问题
I am trying to read a csv file with Pandas but the first column contains a first name and a last name seperated by a comma. This causes Pandas to think that there are 5 columns instead of 4 so the last column now has no header making it unable to be selected.
The file looks like this:
CustomerName,ClientID,EmailDate,EmailAddress
FNAME1,LNAME1,100,2019-01-13 00:00:00.000,FNAME1@HOTMAIL.COM
FNAME2,LNAME2,100,2019-01-13 00:00:00.000,FNAME2@GMAIL.COM
FNAME3,LNAME3,100,2019-01-13 00:00:00.000,FNAME3@AOL.COM
FNAME4,LNAME4,100,2019-01-13 00:00:00.000,FNAME40@GMAIL.COM
FNAME5,LNAME5,100,2019-01-13 00:00:00.000,FNAME5@AOL.COM
What my code looks like now:
def convert_ftp_data():
file = os.getcwd() + "/data.csv"
data = pd.read_csv(file, index_col=False)
data["first_name"] = data["CustomerName"].str.split().str[0].str.title()
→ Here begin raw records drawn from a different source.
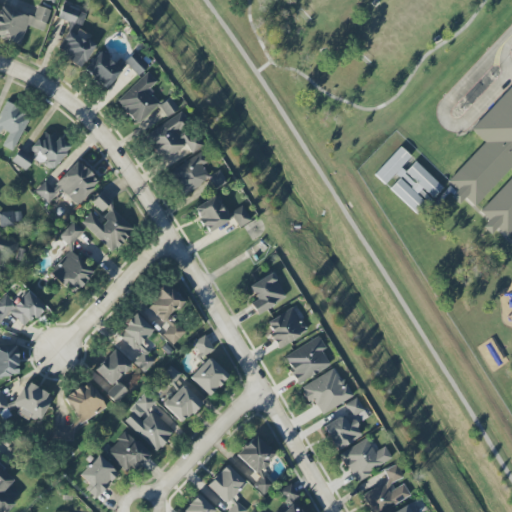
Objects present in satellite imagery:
building: (50, 1)
building: (20, 23)
building: (73, 38)
road: (508, 38)
park: (363, 59)
building: (135, 63)
building: (102, 70)
building: (139, 99)
building: (167, 107)
road: (361, 109)
building: (12, 124)
road: (452, 125)
building: (170, 139)
building: (41, 152)
building: (490, 167)
building: (490, 169)
building: (195, 175)
building: (407, 179)
building: (69, 185)
building: (101, 202)
building: (210, 214)
building: (240, 216)
building: (6, 218)
building: (108, 229)
building: (70, 233)
road: (360, 239)
building: (7, 250)
road: (181, 270)
building: (71, 272)
building: (265, 293)
road: (113, 300)
building: (20, 309)
building: (167, 311)
building: (285, 328)
building: (134, 332)
building: (202, 345)
building: (306, 360)
building: (8, 361)
building: (111, 368)
building: (208, 376)
building: (325, 391)
building: (30, 401)
building: (84, 402)
building: (2, 403)
building: (144, 403)
building: (181, 404)
building: (354, 407)
building: (149, 430)
building: (343, 430)
building: (62, 433)
road: (198, 450)
building: (126, 453)
building: (363, 459)
building: (256, 462)
building: (97, 476)
building: (225, 484)
building: (6, 492)
building: (386, 492)
building: (289, 498)
building: (198, 506)
building: (236, 507)
building: (402, 509)
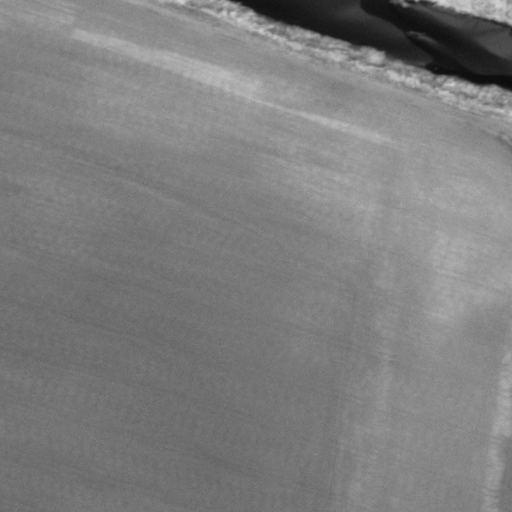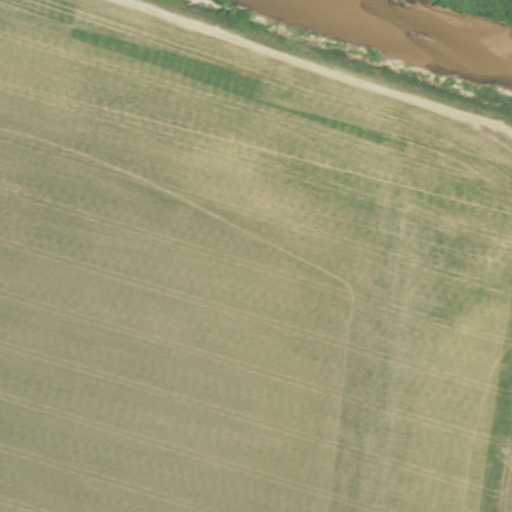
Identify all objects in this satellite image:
river: (416, 33)
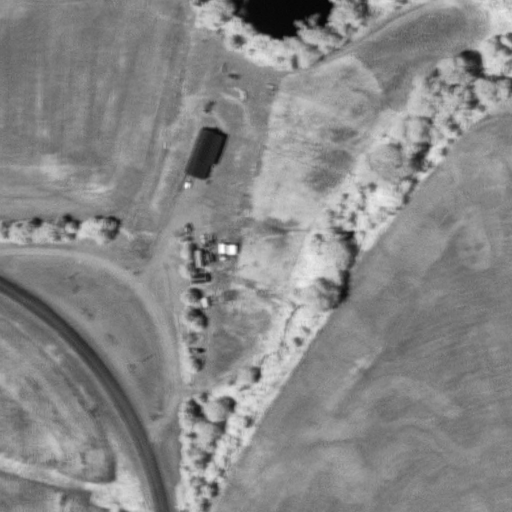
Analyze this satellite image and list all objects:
road: (112, 372)
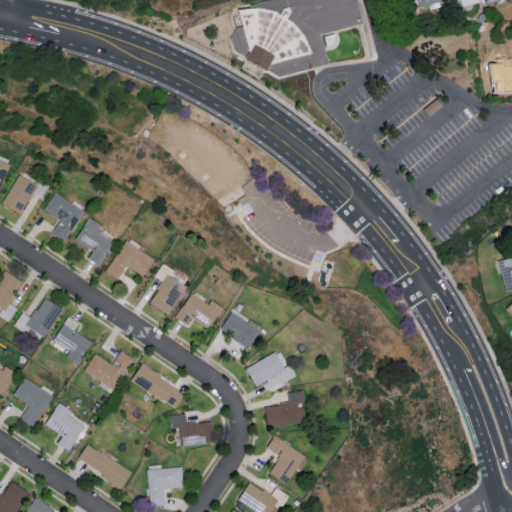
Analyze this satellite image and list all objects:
building: (465, 1)
road: (13, 2)
building: (420, 2)
road: (10, 17)
road: (4, 29)
building: (290, 32)
road: (49, 38)
building: (511, 54)
road: (204, 70)
road: (347, 87)
road: (319, 90)
road: (503, 110)
road: (234, 116)
road: (371, 123)
road: (425, 129)
road: (455, 149)
building: (2, 168)
road: (396, 176)
building: (18, 194)
road: (396, 200)
road: (246, 205)
road: (380, 207)
road: (365, 210)
building: (62, 215)
road: (394, 223)
parking lot: (280, 224)
road: (299, 238)
building: (93, 239)
road: (384, 254)
road: (314, 256)
road: (417, 257)
road: (292, 259)
building: (128, 260)
road: (322, 268)
building: (505, 272)
road: (420, 285)
building: (7, 293)
building: (165, 293)
road: (443, 298)
building: (509, 307)
building: (197, 310)
road: (422, 312)
building: (41, 317)
road: (124, 323)
building: (239, 328)
building: (70, 339)
building: (107, 368)
building: (269, 368)
building: (4, 376)
road: (488, 380)
building: (156, 385)
building: (31, 399)
road: (479, 402)
building: (283, 410)
road: (473, 410)
building: (62, 425)
building: (190, 429)
building: (283, 459)
building: (102, 464)
road: (226, 468)
road: (47, 479)
building: (161, 482)
building: (10, 497)
building: (258, 498)
road: (481, 502)
road: (500, 503)
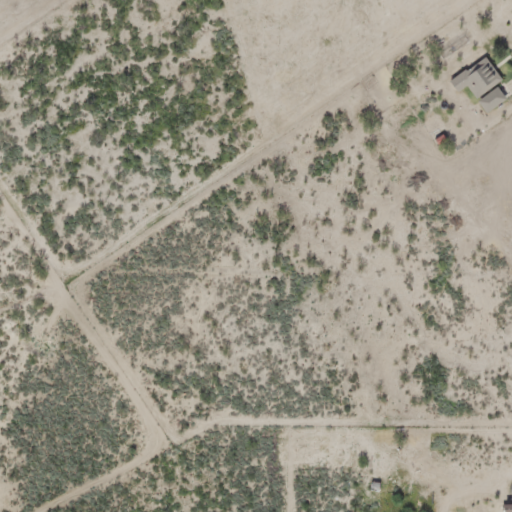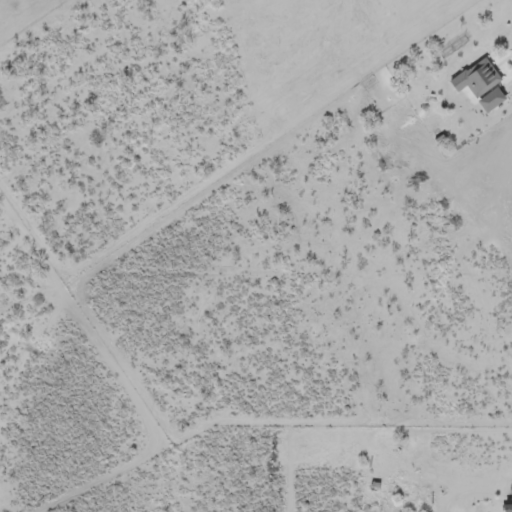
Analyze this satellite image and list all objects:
building: (474, 88)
data["email"] = data["EmailAddress"]
clean_data = data.drop(data[["CustomerName", "ClientID", "EmailDate", "EmailAddress"]], 1)
print(clean_data)
Using my code I get the following output:
first_name email
0 FNAME1 2019-01-13 00:00:00.000
1 FNAME1 2019-01-13 00:00:00.000
2 FNAME1 2019-01-13 00:00:00.000
3 FNAME1 2019-01-13 00:00:00.000
4 FNAME1 2019-01-13 00:00:00.000
I only need to select the FNAME and EmailAddress field. What would be the best way to do this?
回答1:
Why not just skip the header and set it correctly after import
data = pd.read_csv(file, index_col=False, header=None, skiprows=1)
data.columns = 'CustomerFirstName,CustomerName,ClientID,EmailDate,EmailAddress'.split(',')
回答2:
Read the headers separately
With pd.read_csv, you can utilize nrows
, skiprows
and names
parameters:
from io import StringIO
x = """CustomerName,ClientID,EmailDate,EmailAddress
FNAME1,LNAME1,100,2019-01-13 00:00:00.000,FNAME1@HOTMAIL.COM
FNAME2,LNAME2,100,2019-01-13 00:00:00.000,FNAME2@GMAIL.COM
FNAME3,LNAME3,100,2019-01-13 00:00:00.000,FNAME3@AOL.COM
FNAME4,LNAME4,100,2019-01-13 00:00:00.000,FNAME40@GMAIL.COM
FNAME5,LNAME5,100,2019-01-13 00:00:00.000,FNAME5@AOL.COM"""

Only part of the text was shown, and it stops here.